PROBLEM TO SOLVE> The entries are to be written out word for word, with their images left out.

EXTRACTED MATERIAL>
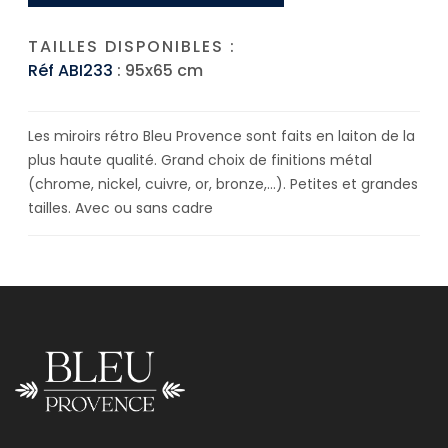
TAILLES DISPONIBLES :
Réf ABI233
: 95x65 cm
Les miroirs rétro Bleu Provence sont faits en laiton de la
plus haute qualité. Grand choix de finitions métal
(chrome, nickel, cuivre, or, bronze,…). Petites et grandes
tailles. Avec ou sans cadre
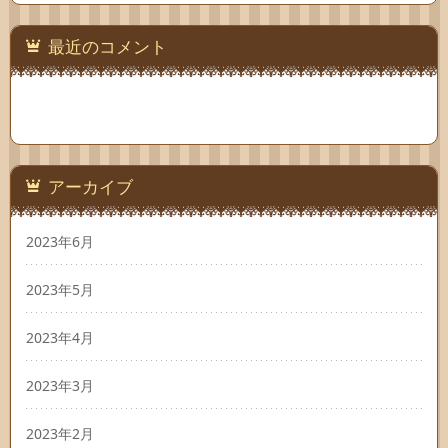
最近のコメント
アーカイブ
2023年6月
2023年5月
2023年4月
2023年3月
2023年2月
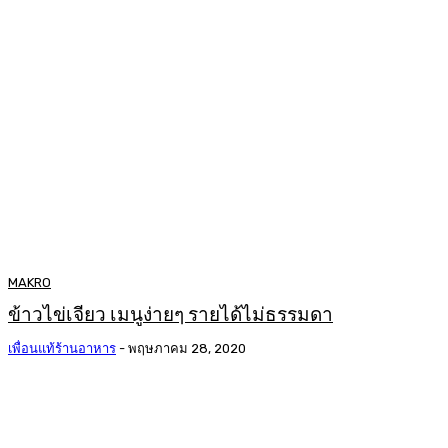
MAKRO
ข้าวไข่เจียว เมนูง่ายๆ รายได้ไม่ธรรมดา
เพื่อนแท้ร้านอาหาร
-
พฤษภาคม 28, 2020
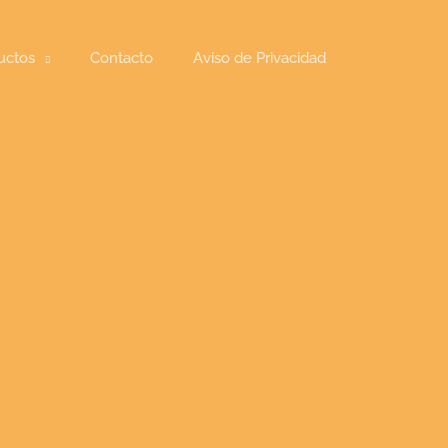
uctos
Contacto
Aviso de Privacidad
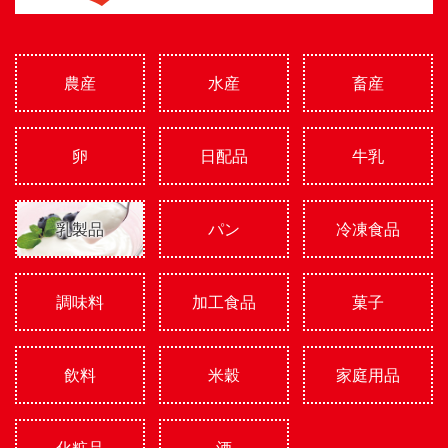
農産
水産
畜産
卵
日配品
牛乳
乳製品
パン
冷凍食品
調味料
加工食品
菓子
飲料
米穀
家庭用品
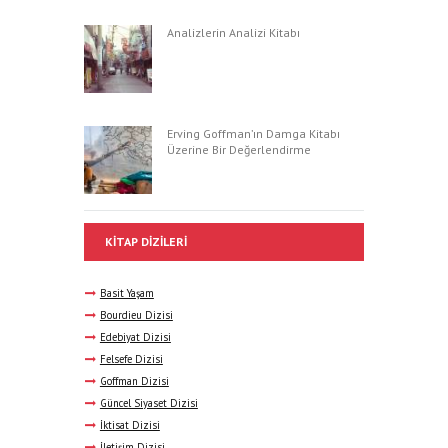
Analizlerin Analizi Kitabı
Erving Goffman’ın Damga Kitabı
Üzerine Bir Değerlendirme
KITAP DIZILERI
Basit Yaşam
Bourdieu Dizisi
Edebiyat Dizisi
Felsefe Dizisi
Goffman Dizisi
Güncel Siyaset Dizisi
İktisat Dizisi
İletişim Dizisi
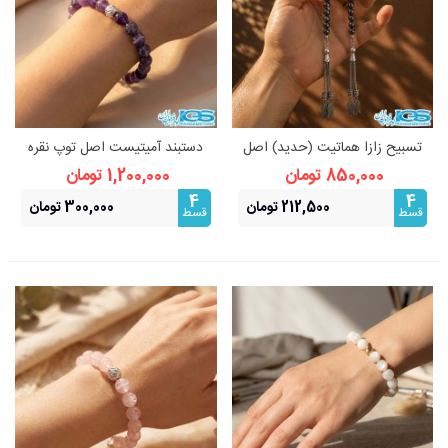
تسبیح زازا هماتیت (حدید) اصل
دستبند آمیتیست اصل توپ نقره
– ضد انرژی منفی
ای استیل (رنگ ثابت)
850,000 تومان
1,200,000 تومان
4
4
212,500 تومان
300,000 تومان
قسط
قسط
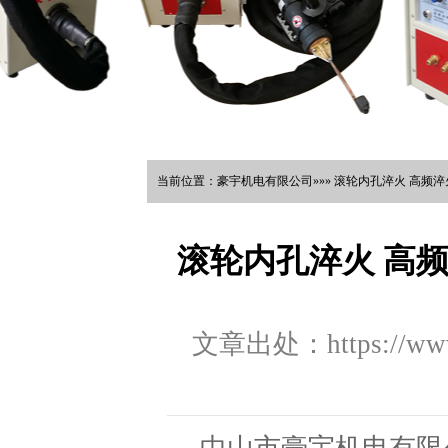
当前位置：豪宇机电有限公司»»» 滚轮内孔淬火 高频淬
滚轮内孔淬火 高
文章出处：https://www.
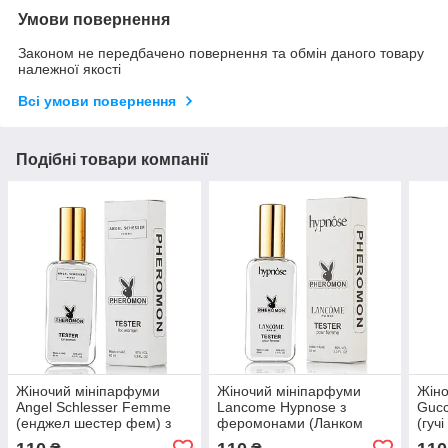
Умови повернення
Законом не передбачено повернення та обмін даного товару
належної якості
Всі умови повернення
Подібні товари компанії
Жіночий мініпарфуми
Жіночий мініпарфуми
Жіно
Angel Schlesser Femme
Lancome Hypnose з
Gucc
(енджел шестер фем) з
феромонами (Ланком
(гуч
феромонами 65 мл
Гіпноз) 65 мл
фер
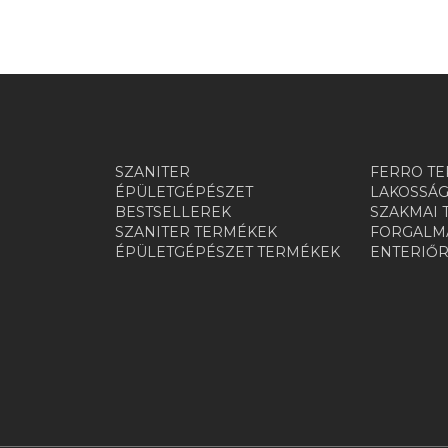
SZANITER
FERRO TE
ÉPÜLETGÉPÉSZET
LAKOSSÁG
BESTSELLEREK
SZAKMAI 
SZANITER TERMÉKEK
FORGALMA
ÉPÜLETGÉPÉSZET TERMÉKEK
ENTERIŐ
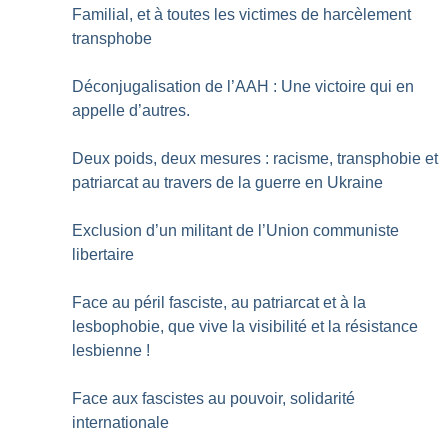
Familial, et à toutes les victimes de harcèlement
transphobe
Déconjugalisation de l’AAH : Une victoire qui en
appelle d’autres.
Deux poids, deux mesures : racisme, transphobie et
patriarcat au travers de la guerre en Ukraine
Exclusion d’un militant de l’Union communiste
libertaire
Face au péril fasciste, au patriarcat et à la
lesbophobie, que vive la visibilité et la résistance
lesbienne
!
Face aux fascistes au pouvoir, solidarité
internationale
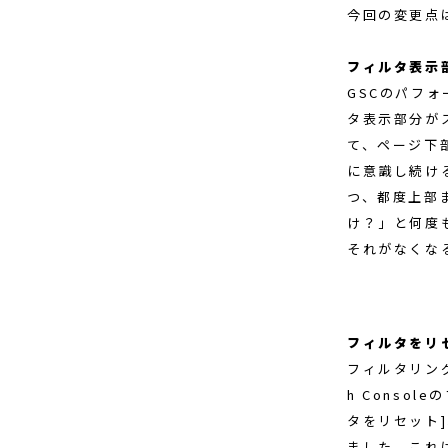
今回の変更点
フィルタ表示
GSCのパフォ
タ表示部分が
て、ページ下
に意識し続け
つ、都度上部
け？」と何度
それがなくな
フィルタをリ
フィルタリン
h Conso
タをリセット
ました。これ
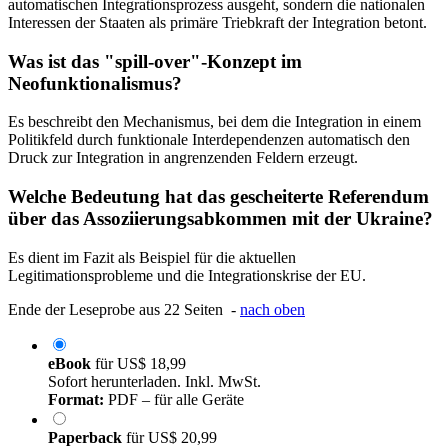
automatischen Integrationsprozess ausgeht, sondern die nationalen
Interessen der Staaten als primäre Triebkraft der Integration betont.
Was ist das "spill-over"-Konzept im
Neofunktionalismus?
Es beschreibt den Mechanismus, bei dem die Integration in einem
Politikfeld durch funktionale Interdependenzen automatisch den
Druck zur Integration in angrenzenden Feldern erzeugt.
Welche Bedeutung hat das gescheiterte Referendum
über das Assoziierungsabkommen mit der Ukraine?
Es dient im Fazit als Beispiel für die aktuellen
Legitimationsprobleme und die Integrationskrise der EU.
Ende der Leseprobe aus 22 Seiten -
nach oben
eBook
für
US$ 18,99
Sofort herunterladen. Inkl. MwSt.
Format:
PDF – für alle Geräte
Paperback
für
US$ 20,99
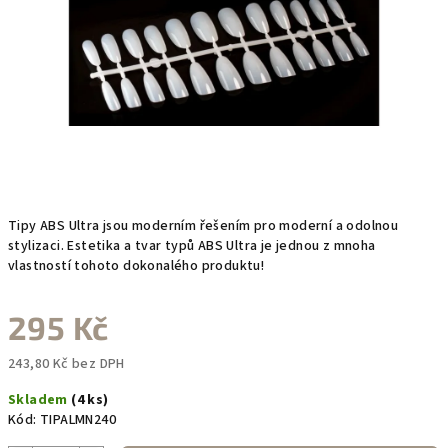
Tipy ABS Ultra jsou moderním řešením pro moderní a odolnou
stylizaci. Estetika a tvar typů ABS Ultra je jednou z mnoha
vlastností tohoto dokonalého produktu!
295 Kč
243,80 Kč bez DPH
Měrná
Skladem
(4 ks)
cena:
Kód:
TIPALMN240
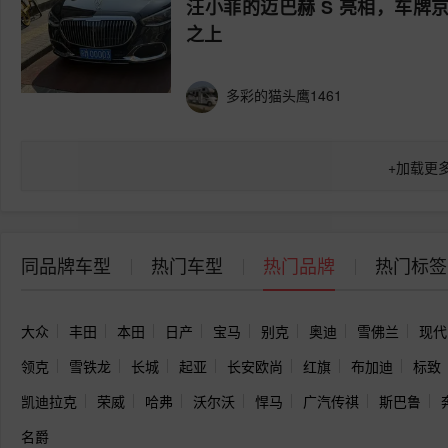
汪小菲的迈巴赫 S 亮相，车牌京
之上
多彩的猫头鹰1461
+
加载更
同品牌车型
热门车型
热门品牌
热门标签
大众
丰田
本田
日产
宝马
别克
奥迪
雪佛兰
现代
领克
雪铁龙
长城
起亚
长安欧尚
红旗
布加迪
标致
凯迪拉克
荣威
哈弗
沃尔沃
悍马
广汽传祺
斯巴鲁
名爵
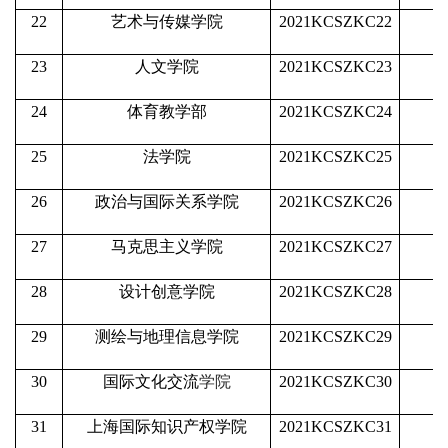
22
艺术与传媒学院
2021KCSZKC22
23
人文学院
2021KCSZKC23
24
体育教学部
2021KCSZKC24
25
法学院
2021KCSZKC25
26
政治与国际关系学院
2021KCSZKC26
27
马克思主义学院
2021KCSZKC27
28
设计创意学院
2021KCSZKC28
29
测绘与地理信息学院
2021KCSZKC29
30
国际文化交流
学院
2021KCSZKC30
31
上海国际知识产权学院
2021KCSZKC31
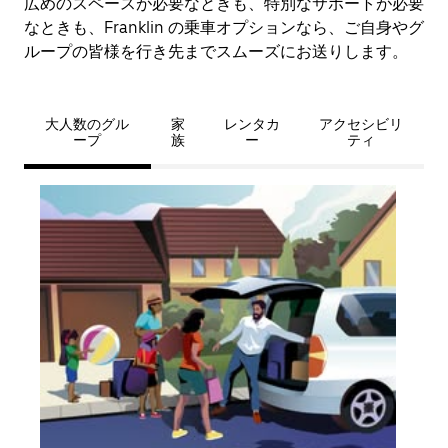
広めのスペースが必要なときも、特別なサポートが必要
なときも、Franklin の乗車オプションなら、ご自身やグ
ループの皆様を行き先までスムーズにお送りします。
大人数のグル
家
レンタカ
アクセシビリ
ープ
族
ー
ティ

OUTPUT FOR THIS TASK>
TAILLES DISPONIBLES :
Réf ABI233
: 95x65 cm
Les miroirs rétro Bleu Provence sont faits en laiton de la
plus haute qualité. Grand choix de finitions métal
(chrome, nickel, cuivre, or, bronze,…). Petites et grandes
tailles. Avec ou sans cadre
最近のコメント
アーカイブ
2023年6月
2023年5月
2023年4月
2023年3月
2023年2月
MAKRO
ข้าวไข่เจียว เมนูง่ายๆ รายได้ไม่ธรรมดา
เพื่อนแท้ร้านอาหาร
-
พฤษภาคม 28, 2020
uctos
Contacto
Aviso de Privacidad
農産
水産
畜産
卵
日配品
牛乳
乳製品
パン
冷凍食品
調味料
加工食品
菓子
飲料
米穀
家庭用品
Analizlerin Analizi Kitabı
Erving Goffman’ın Damga Kitabı
Üzerine Bir Değerlendirme
KITAP DIZILERI
Basit Yaşam
Bourdieu Dizisi
Edebiyat Dizisi
Felsefe Dizisi
Goffman Dizisi
Güncel Siyaset Dizisi
İktisat Dizisi
İletişim Dizisi
تسبیح زازا هماتیت (حدید) اصل
دستبند آمیتیست اصل توپ نقره
– ضد انرژی منفی
ای استیل (رنگ ثابت)
850,000 تومان
1,200,000 تومان
4
4
212,500 تومان
300,000 تومان
قسط
قسط
当前位置：豪宇机电有限公司»»» 滚轮内孔淬火 高频淬
滚轮内孔淬火 高
文章出处：https://www.
Умови повернення
Законом не передбачено повернення та обмін даного товару
належної якості
Всі умови повернення
Подібні товари компанії
Жіночий мініпарфуми
Жіночий мініпарфуми
Жіно
Angel Schlesser Femme
Lancome Hypnose з
Gucc
(енджел шестер фем) з
феромонами (Ланком
(гуч
феромонами 65 мл
Гіпноз) 65 мл
фер
SZANITER
FERRO TE
ÉPÜLETGÉPÉSZET
LAKOSSÁG
BESTSELLEREK
SZAKMAI 
SZANITER TERMÉKEK
FORGALMA
ÉPÜLETGÉPÉSZET TERMÉKEK
ENTERIŐ
Familial, et à toutes les victimes de harcèlement
transphobe
Déconjugalisation de l’AAH : Une victoire qui en
appelle d’autres.
Deux poids, deux mesures : racisme, transphobie et
patriarcat au travers de la guerre en Ukraine
Exclusion d’un militant de l’Union communiste
libertaire
Face au péril fasciste, au patriarcat et à la
lesbophobie, que vive la visibilité et la résistance
lesbienne
!
Face aux fascistes au pouvoir, solidarité
internationale
今回の変更点
フィルタ表示
GSCのパフォ
タ表示部分が
て、ページ下
に意識し続け
つ、都度上部
け？」と何度
それがなくな
フィルタをリ
フィルタリン
h Conso
タをリセット
ました。これ
automatischen Integrationsprozess ausgeht, sondern die nationalen
Interessen der Staaten als primäre Triebkraft der Integration betont.
Was ist das "spill-over"-Konzept im
Neofunktionalismus?
Es beschreibt den Mechanismus, bei dem die Integration in einem
Politikfeld durch funktionale Interdependenzen automatisch den
Druck zur Integration in angrenzenden Feldern erzeugt.
Welche Bedeutung hat das gescheiterte Referendum
über das Assoziierungsabkommen mit der Ukraine?
Es dient im Fazit als Beispiel für die aktuellen
Legitimationsprobleme und die Integrationskrise der EU.
Ende der Leseprobe aus 22 Seiten -
nach oben
eBook
für
US$ 18,99
Sofort herunterladen. Inkl. MwSt.
Format:
PDF – für alle Geräte
Paperback
für
US$ 20,99
Tipy ABS Ultra jsou moderním řešením pro moderní a odolnou
stylizaci. Estetika a tvar typů ABS Ultra je jednou z mnoha
vlastností tohoto dokonalého produktu!
295 Kč
243,80 Kč bez DPH
Měrná
Skladem
(4 ks)
cena:
Kód:
TIPALMN240
汪小菲的迈巴赫 S 亮相，车牌京
之上
多彩的猫头鹰1461
+
加载更
同品牌车型
热门车型
热门品牌
热门标签
大众
丰田
本田
日产
宝马
别克
奥迪
雪佛兰
现代
领克
雪铁龙
长城
起亚
长安欧尚
红旗
布加迪
标致
凯迪拉克
荣威
哈弗
沃尔沃
悍马
广汽传祺
斯巴鲁
名爵
22
艺术与传媒学院
2021KCSZKC22
23
人文学院
2021KCSZKC23
24
体育教学部
2021KCSZKC24
25
法学院
2021KCSZKC25
26
政治与国际关系学院
2021KCSZKC26
27
马克思主义学院
2021KCSZKC27
28
设计创意学院
2021KCSZKC28
29
测绘与地理信息学院
2021KCSZKC29
30
国际文化交流
学院
2021KCSZKC30
31
上海国际知识产权学院
2021KCSZKC31
広めのスペースが必要なときも、特別なサポートが必要
なときも、Franklin の乗車オプションなら、ご自身やグ
ループの皆様を行き先までスムーズにお送りします。
大人数のグル
家
レンタカ
アクセシビリ
ープ
族
ー
ティ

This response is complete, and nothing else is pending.